Large amounts of crystallographic data from a specimen can be collected by positioning the electron beam on the specimen under manual or automatic control and repeating the indexing procedure at each beam position. When under automatic control, the beam can be positioned sequentially on the points of a grid to scan an area of interest on the specimen. This allows data to be collected without any operator intervention after the initial setup. Alternatively, a scan can be performed using automatic stage control.
Visualization of the Microstructure
The stored data (location, orientation, image quality, confidence index, and phase) can be processed to create Orientation Imaging Micrographs, enabling a visual representation of the crystallographic microstructure. Each point can be assigned a color or gray scale value based on a variety of parameters such as orientation, image quality, confidence index, phase, etc.
For example, an orientation map is generated by shading each point in the OIM scan according to some parameter reflecting the crystallographic rotation. The map below and left is an Inverse Pole Figure (IPF) map in which the colors correspond to the crystal orientations as shown in the projection. Crystals with their 111 axis normal to the surface of the sample will be blue, and so on.

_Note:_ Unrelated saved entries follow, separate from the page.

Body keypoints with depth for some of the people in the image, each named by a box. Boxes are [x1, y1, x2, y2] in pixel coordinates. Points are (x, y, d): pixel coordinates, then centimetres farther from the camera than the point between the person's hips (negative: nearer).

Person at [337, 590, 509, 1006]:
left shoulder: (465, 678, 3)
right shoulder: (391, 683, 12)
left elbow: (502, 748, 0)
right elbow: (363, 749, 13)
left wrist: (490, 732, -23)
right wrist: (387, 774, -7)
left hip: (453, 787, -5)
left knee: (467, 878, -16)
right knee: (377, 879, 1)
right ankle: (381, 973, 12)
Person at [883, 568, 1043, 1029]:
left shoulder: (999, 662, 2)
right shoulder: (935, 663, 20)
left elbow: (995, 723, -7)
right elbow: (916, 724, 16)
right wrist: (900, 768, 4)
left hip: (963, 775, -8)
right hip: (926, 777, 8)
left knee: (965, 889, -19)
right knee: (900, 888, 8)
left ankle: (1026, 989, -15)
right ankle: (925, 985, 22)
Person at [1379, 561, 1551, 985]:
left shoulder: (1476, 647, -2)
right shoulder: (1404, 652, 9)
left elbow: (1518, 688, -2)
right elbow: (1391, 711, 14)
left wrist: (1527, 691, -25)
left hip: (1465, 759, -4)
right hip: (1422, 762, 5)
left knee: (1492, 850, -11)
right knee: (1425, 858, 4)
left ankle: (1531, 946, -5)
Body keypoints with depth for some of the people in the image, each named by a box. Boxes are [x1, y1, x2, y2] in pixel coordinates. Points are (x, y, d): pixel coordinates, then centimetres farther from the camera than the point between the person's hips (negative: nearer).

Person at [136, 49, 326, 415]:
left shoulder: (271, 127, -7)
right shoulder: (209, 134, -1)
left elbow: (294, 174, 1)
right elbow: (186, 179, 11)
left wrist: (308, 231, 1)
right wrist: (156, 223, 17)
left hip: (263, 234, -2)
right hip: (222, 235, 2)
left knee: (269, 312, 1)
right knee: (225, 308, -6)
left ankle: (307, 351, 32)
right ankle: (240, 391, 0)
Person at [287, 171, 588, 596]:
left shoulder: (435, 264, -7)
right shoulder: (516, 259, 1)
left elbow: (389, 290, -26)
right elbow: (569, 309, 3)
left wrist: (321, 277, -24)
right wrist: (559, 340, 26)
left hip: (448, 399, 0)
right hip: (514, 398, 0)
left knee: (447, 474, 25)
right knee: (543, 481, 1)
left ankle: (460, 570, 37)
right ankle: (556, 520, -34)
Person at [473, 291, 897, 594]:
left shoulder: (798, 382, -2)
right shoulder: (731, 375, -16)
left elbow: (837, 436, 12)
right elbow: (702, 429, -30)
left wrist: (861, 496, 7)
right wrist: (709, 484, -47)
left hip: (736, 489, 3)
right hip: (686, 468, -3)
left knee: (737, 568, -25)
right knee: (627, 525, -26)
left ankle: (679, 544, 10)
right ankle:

A grain boundary map can be generated by comparing the orientation between each pair of neighboring points in an OIM scan. A line is drawn separating a pair of points if the difference in orientation between the points exceeds a given tolerance angle. The map below shows grain boundaries color coded according to the ranges given in the key to the right.
These figures illustrate a side-by-side comparison of optical (left) and OIM micrographs of an intergranular stress corrosion crack in a nickel-based super alloy.
The OIM micrograph is based upon 30,000 local orientation measurements. The underlying determinant of resolution of the crack in the OIM micrograph is the spatial scale of the OIM data. In this example, 5 micron steps separate each point in the grid of orientation measurements. In this OIM micrograph, the gray scale at each point in the image is reflective of the quality of the corresponding EBSP. Dark points are associated with poor patterns while light points are associated with good patterns. The crack is readily apparent in the OIM micrograph due to the dark shaded points resulting from the absence of EBSPs from the cracked region. Grain boundaries with misorientations greater than 5º are overlaid on the gray scale image.
The OIM micrograph accurately reproduces the features visible in the optical micrograph, but contains inherently greater crystallographic detail. The OIM micrograph is based upon quantitative and spatially specific crystallographic data, which can be manipulated and displayed according to the research interests of the scientist.